# Esther - looking for a good (devotional) commentary



## Eoghan (Oct 21, 2010)

What are the best commentaries drawing out the meaning and application of this book?


----------



## Poimen (Oct 21, 2010)

Amazon.com: Esther And Ruth (Reformed Expository Commentary) (9780875527833): Iain M. Duguid: Books


----------



## Backwoods Presbyterian (Oct 21, 2010)




----------



## greenbaggins (Oct 21, 2010)

I have read Duguid, and he is indispensable. I would also recommend Karen Jobes (in the NIVAC series) and Joyce Baldwin (in the Tyndale OT series, which has now been replaced by Reid's commentary, so you'll have to find Baldwin second-hand).


----------



## Jack K (Oct 21, 2010)

Same here on Duguid's commentary.
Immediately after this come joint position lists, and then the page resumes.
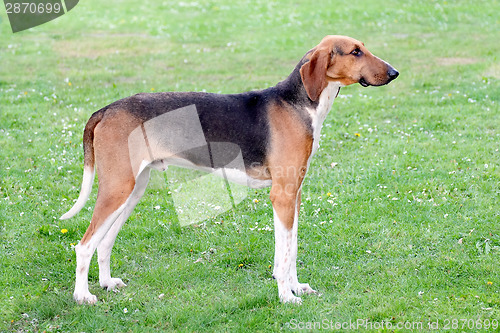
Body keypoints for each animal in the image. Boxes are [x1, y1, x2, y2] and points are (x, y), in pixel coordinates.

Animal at [61, 35, 398, 302]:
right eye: (355, 52)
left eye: (363, 48)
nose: (394, 72)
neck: (298, 103)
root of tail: (106, 109)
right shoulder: (282, 196)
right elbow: (283, 256)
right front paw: (286, 297)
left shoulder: (295, 195)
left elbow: (291, 250)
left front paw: (296, 287)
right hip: (118, 189)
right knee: (84, 246)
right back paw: (83, 296)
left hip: (132, 190)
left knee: (103, 243)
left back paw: (106, 283)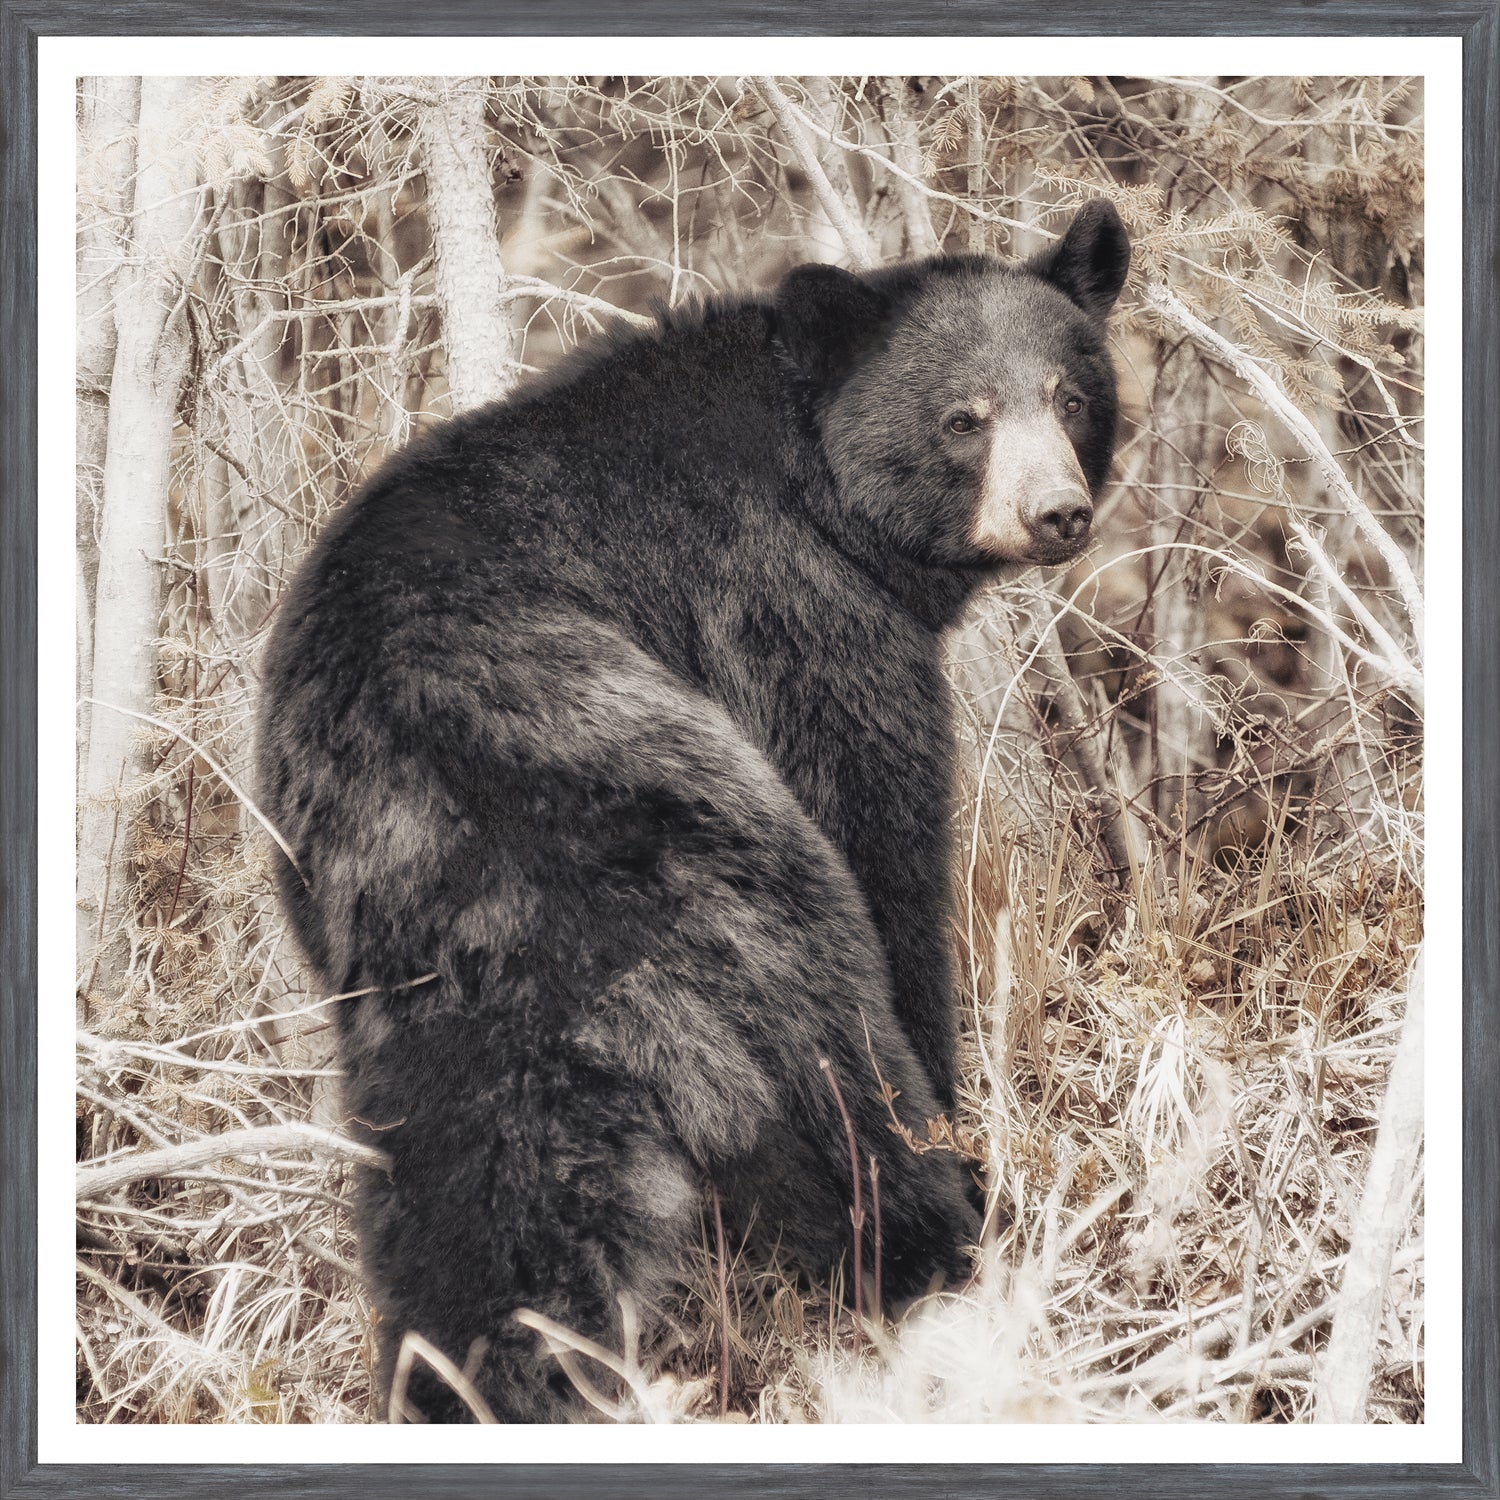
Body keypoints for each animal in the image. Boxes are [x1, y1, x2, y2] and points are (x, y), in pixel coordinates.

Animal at [255, 199, 1130, 1423]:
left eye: (1069, 395)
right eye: (965, 417)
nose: (1056, 513)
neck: (819, 479)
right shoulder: (790, 609)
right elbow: (881, 827)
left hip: (413, 980)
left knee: (475, 1197)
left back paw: (471, 1383)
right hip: (720, 870)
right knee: (827, 1066)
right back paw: (942, 1237)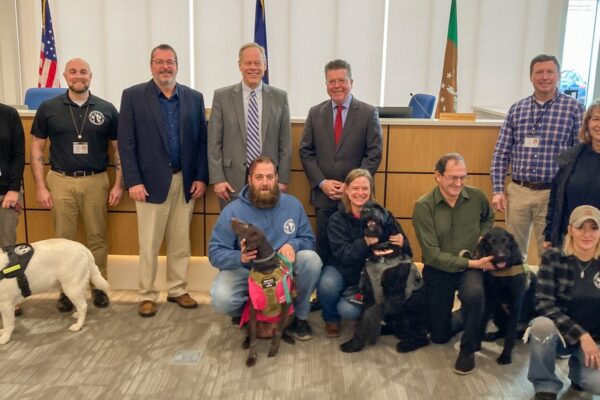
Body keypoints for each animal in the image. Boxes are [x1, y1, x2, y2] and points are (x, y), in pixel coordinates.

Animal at [230, 217, 296, 368]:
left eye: (246, 225)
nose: (233, 218)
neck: (266, 268)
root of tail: (266, 334)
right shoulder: (253, 308)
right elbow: (253, 340)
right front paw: (252, 357)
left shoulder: (286, 304)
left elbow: (279, 331)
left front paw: (273, 349)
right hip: (247, 320)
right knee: (250, 334)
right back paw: (245, 342)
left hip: (291, 315)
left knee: (281, 329)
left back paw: (287, 337)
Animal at [340, 203, 428, 354]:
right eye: (365, 207)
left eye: (379, 209)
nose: (365, 211)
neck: (382, 251)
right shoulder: (370, 292)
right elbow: (363, 318)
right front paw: (355, 344)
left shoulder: (392, 293)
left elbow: (368, 315)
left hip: (413, 307)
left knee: (421, 336)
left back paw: (407, 344)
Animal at [472, 227, 532, 364]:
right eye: (491, 242)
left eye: (506, 241)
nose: (501, 256)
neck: (502, 275)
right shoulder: (488, 303)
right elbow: (482, 324)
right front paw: (476, 345)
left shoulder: (515, 308)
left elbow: (509, 337)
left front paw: (505, 356)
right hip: (497, 313)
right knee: (504, 330)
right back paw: (493, 335)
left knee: (514, 334)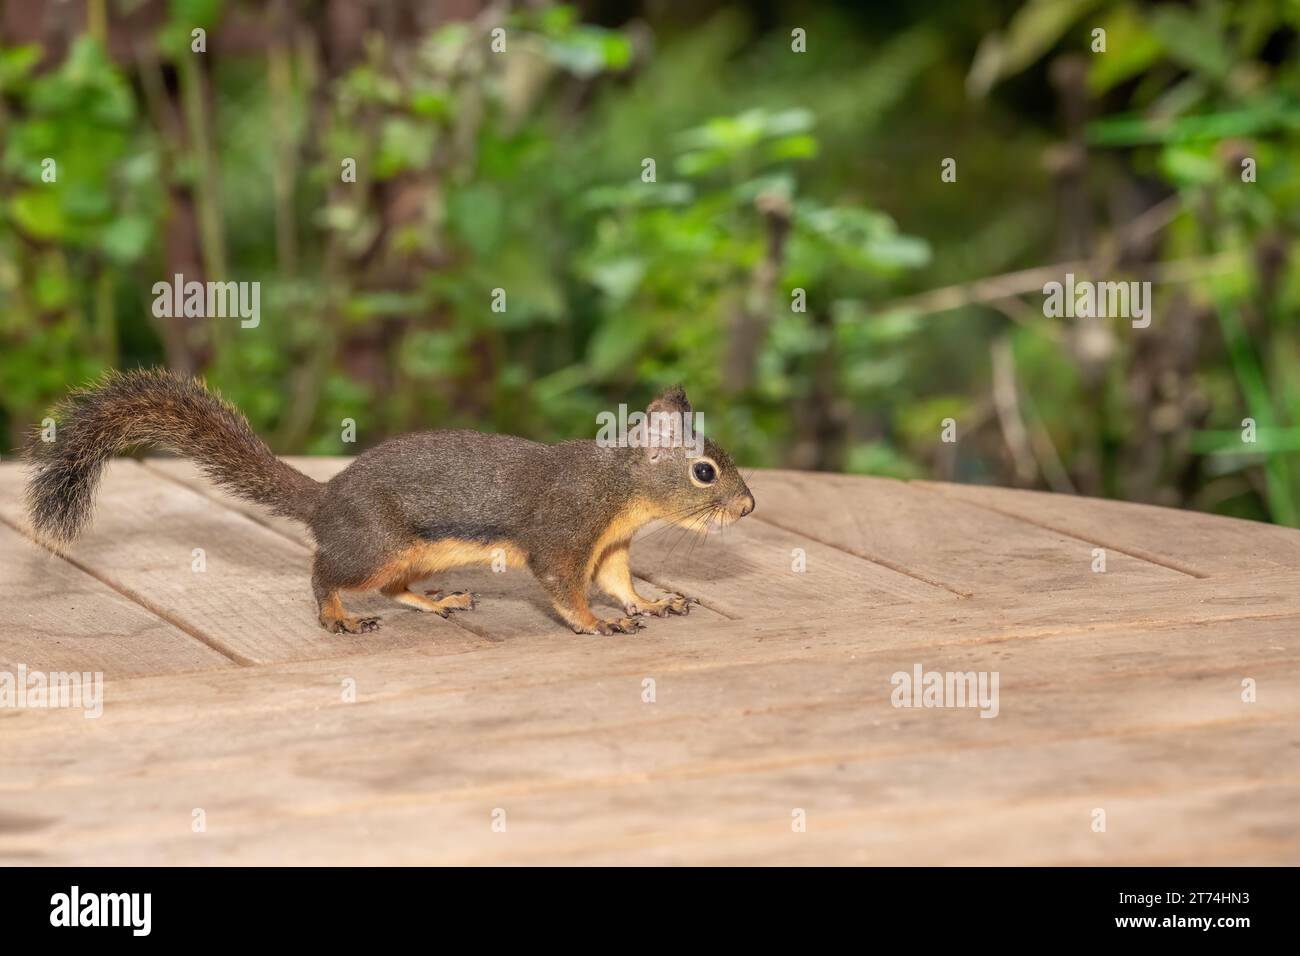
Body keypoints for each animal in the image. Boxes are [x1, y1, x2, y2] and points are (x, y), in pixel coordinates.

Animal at [24, 369, 756, 635]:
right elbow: (565, 589)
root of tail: (326, 500)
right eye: (705, 471)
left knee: (395, 587)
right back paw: (337, 615)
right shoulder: (565, 534)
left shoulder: (610, 546)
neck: (617, 490)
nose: (747, 507)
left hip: (415, 554)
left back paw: (439, 601)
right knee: (329, 573)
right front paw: (595, 624)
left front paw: (651, 604)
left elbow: (619, 583)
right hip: (376, 543)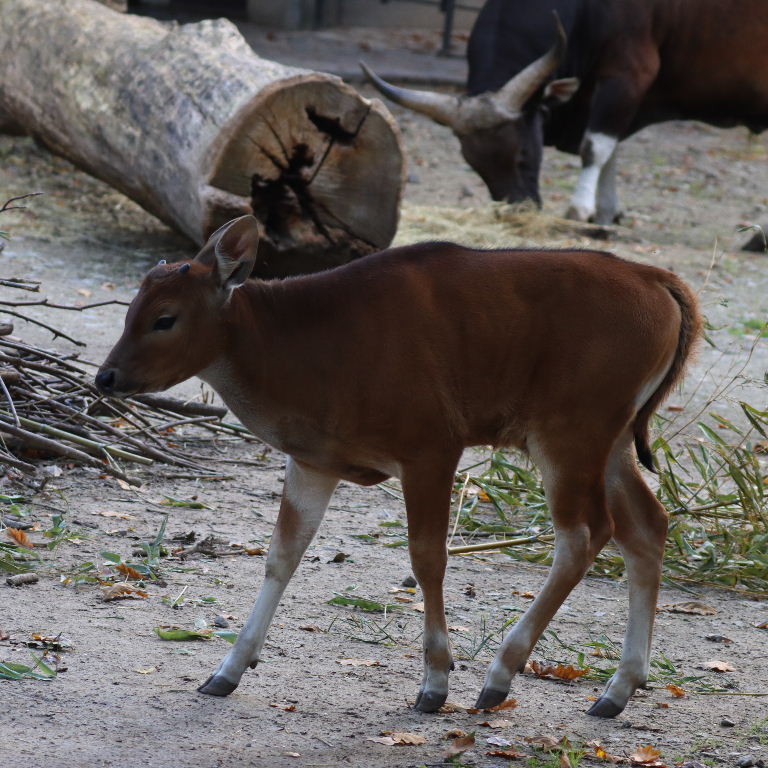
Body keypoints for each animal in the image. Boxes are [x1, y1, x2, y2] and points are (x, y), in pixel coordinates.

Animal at [362, 0, 768, 228]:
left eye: (524, 154)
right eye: (474, 164)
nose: (518, 208)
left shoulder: (627, 75)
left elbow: (596, 146)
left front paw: (580, 208)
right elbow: (612, 149)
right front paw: (606, 211)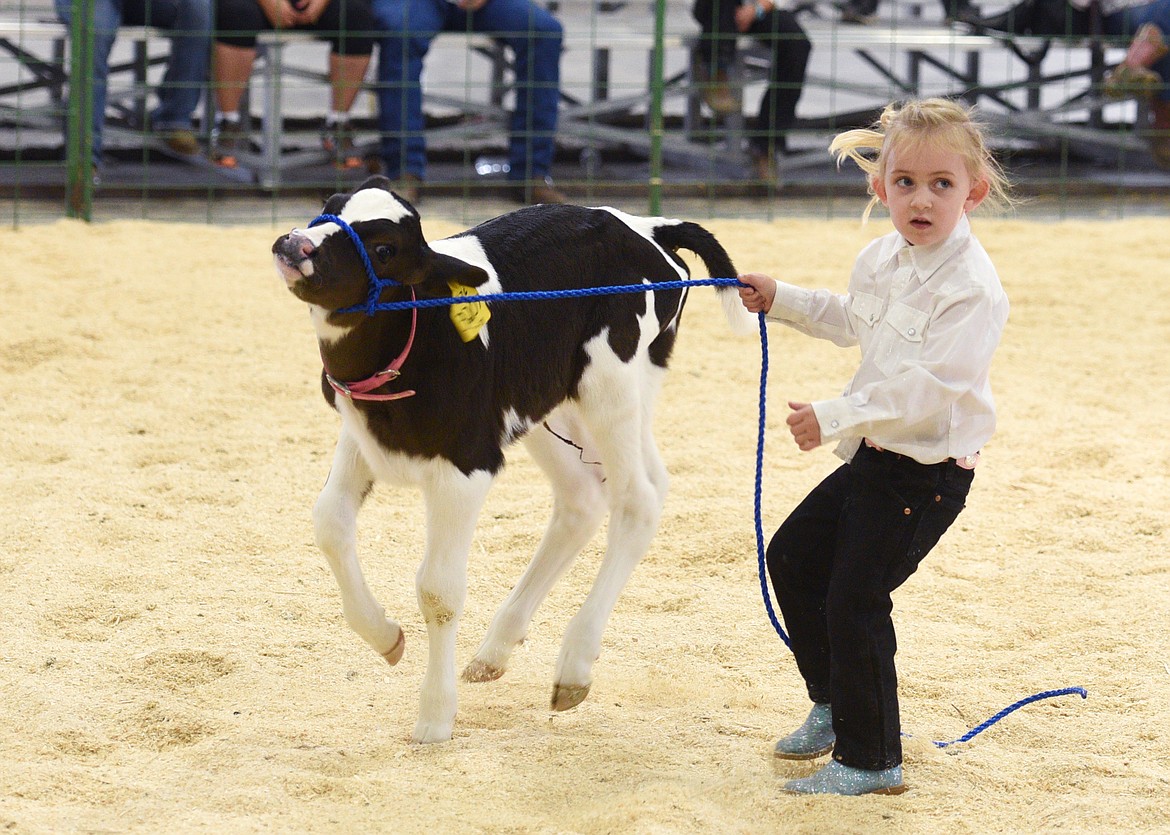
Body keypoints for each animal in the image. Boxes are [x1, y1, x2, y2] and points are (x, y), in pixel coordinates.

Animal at [270, 175, 753, 743]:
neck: (420, 332)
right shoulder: (362, 435)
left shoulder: (465, 465)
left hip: (611, 386)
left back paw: (573, 668)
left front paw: (434, 717)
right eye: (329, 208)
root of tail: (648, 226)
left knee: (639, 499)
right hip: (548, 405)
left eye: (385, 249)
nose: (296, 244)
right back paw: (494, 652)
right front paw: (386, 636)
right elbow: (328, 522)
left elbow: (438, 589)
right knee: (586, 498)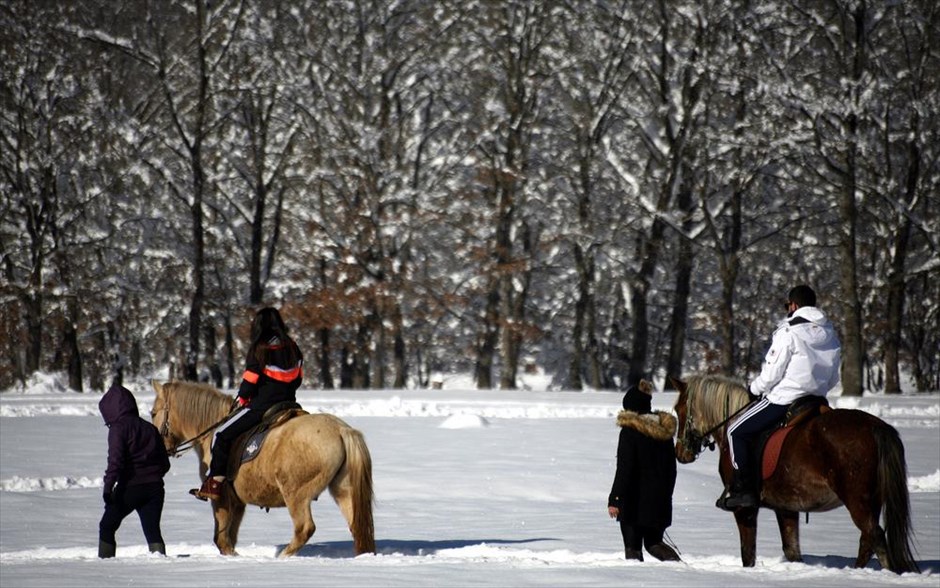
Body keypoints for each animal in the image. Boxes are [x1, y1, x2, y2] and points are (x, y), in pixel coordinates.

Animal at [151, 382, 374, 556]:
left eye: (153, 413)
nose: (161, 450)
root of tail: (341, 430)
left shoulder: (221, 498)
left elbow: (222, 539)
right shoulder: (237, 502)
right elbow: (230, 537)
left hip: (295, 494)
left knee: (304, 528)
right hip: (343, 490)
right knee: (357, 526)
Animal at [668, 374, 916, 572]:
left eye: (679, 409)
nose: (680, 453)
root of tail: (876, 427)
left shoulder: (744, 509)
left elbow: (748, 554)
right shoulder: (787, 507)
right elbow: (792, 551)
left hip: (857, 501)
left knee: (875, 538)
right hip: (872, 501)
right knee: (869, 541)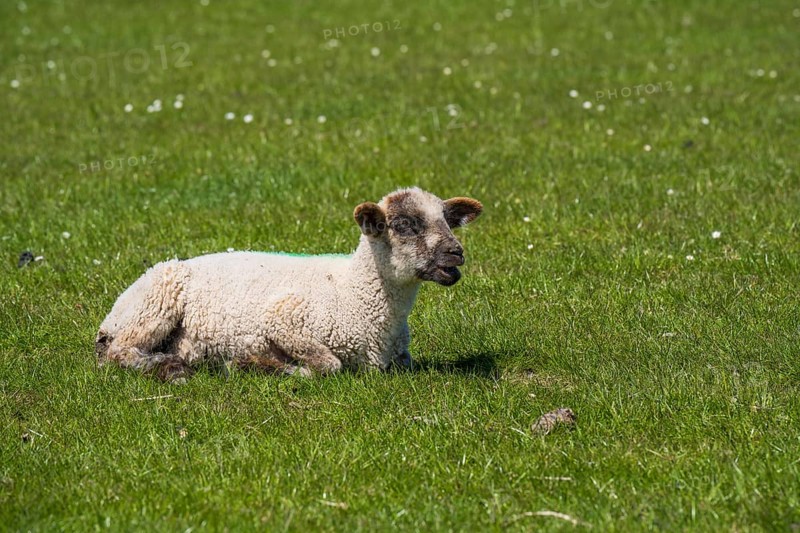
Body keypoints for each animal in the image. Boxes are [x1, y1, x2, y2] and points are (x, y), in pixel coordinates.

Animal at [95, 187, 482, 381]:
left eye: (447, 220)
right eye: (403, 225)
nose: (456, 253)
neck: (354, 294)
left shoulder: (400, 358)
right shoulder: (283, 319)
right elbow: (328, 365)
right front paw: (258, 366)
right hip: (156, 304)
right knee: (120, 353)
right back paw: (170, 368)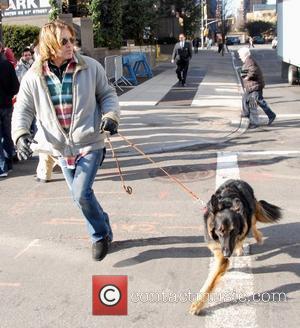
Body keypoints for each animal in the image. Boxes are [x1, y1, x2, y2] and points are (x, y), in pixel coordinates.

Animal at [190, 179, 282, 316]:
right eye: (220, 231)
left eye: (234, 231)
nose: (227, 254)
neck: (227, 204)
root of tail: (238, 180)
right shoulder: (218, 249)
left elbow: (210, 282)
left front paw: (197, 304)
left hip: (249, 215)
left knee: (252, 223)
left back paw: (256, 238)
I've found it very helpful. Worth the price and the time spent reading, for sure.


----------



## Eoghan (Oct 22, 2010)

Jack K said:


> ...Worth the price ...


You are scaring me Jack. We are just about to buy the wife a new car and I hope it does not come down to a choice of either or 

Does it come in paperback, kindle edition?


----------



## Jack K (Oct 22, 2010)

Eoghan said:


> Jack K said:
> 
> 
> > ...Worth the price ...
> ...


 
Didn't mean to scare you. It's not a big book at all. Mine is hardcover and I suspect that's all there is, but it won't be priced much higher than the typical paperback. I just found it listing for $12 US on Amazon. I imagine you could find something comparable. P&R is the publisher.


----------



## Eoghan (Oct 25, 2010)

Just over £12 here - what happened to the exchange rate?


----------